Рецепт Beef and Root Vegetable Stew; Do you write in cookbooks?
Those of you who have been meditating in a Tibetan monastery may have missed the fact that I recently had a recipe published in the Foodista Best of Food Blogs Cookbook.
The book is lovely... glossy pages and all.
As usual, I shall attempt to keep it in pristine condition.
I'm not certain why I do it.
I'm like that with all my books. Mon mari knows better than to bend a corner to mark his place. That's what book marks are for.
I have been known, upon the return of a mishandled book loaned to a friend, to buy a replacement for it. I have paperbacks that I've owned for twenty years and reread ten or twenty times that still would get a 'good' rating on Amazon Marketplace.
That should be different with cookbooks. Cookbooks should be for using, making notes about what worked, what didn't and what to change.
A favorite aunt, who loved to cook, died a few years ago. I got her cookbooks.
I'm not sure which gives me more pleasure: paging through her old cookbooks, some of them dating from the '40's, or reading all the notes and bits she left behind.
She had a habit that I could never emulate.
She put things in her books; not just the cookbooks, but all of her books.
Other recipes, of course,
Obituaries of friends, announcements of weddings and births
Letters from friends and family, including from my mother to her
Scraps of articles she found interesting, from the newspaper or a favorite magazine
Copies of old utility bills, cancelled checks, etc. (why in a cookbook?)
And my favorite - something one rarely sees today: pressed flowers.
I have to turn the pages of these books carefully, lest a perfect violet, pressed 50 years ago, drop out and be damaged.
As careful as she was with the flowers, she was ruthless with the recipes.
Lines are drawn through ingredients she didn't like or didn't think worked.

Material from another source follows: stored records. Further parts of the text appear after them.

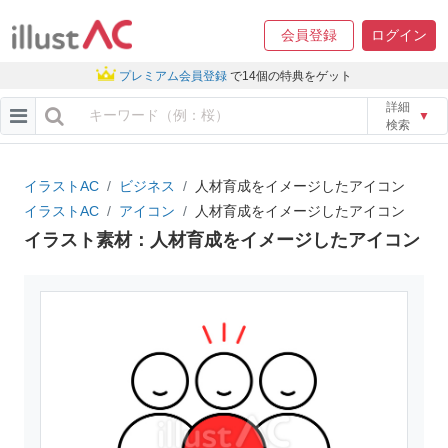
会員登録
ログイン
プレミアム会員登録
で14個の特典をゲット
詳細
▼
検索
イラストAC
ビジネス
人材育成をイメージしたアイコン
イラストAC
アイコン
人材育成をイメージしたアイコン
イラスト素材：人材育成をイメージしたアイコン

Notes were written in the margins with a better way (or her preferred way) of doing something.
It's like being a child again, sitting in her kitchen and listening to her as she bustled about, baking bread, making pies and jams... always something bubbling on the stove and perfuming the house.
She was an old-fashioned farmwife and no meal was complete without freshly baked bread and a pie still warm from the oven.
She would have liked this stew: simple, winter vegetables, slowly simmered with chunks of beef.
And, yes, she was known to have a little nip of sherry now and then.....
- Beef and Root Vegetable Stew
- 24oz (750gr) beef stew meat
- 4 tbs flour
- 1 1/2 tbs paprika
- 6 shallots
- 3 medium carrots
- 1 small rutabaga (swede)
- 3 potatoes
- 3 ribs celery
- 2 cloves garlic
- 1 tbs olive oil
- 1 tsp oregano
- 1 tsp thyme
- 1 tbs tomato paste
- 3 bay leaves (laurel)
- 2 cups (16oz, 500ml) beef stock/broth
- 1/2 cup sherry or red wine
- 1 tbs cornstarch (maizena) dissolved in 2 tbs beef stock (if needed)
The beef: Cut beef into 1 1/2" (4cm) pieces. Put flour and paprika into a plastic food bag and mix well. Add beef, close bag and toss well to coat thoroughly. Heat oil in a medium pot or Dutch oven over medium-high heat. Add beef and brown on all sides. Mince garlic, add and sauté 1 minute. Add broth, sherry, tomato paste, herbs, and stir well to scrape up any browned bits. Cover and bring to a boil. Reduce heat and simmer 30 minutes, or simmer very slowly for several hours. Start the vegetables an hour before dinner.
The vegetables: Peel shallots and leave whole. Peel rutabaga and cut into large chunks, about, 3/4" (2cm) cubes. Peel or scrape carrots, cut into 2 inch (5cm) lengths, then quarter the long way. Cut celery in half the long way, then into 2" (5cm) lengths. Quarter the potatoes the long way then cut in half or thirds depending on size. Put potatoes into a bowl of water to prevent discoloring. Add shallots, rutabaga, carrots, celery to beef. Stir well, cover and simmer 20 minutes. Drain the potatoes and add to stew. Simmer 30 minutes longer, until vegetables are tender.
To finish: If desired, for a thicker gravy, dissolve cornstarch in beef stock. Uncover, increase heat and remove bay leaves. Add cornstarch and stir until sauce is thickened. Serve directly from pot or ladle into serving bowl.
How do you treat your books?
Do you treat your cookbooks differently?
Are they works of art or tools of a working art?
I will now admit to the copious use of post-it notes. I often put a large one inside the front cover to write on.
I still can't bring myself to actually write on a page, though.... Not even in pencil.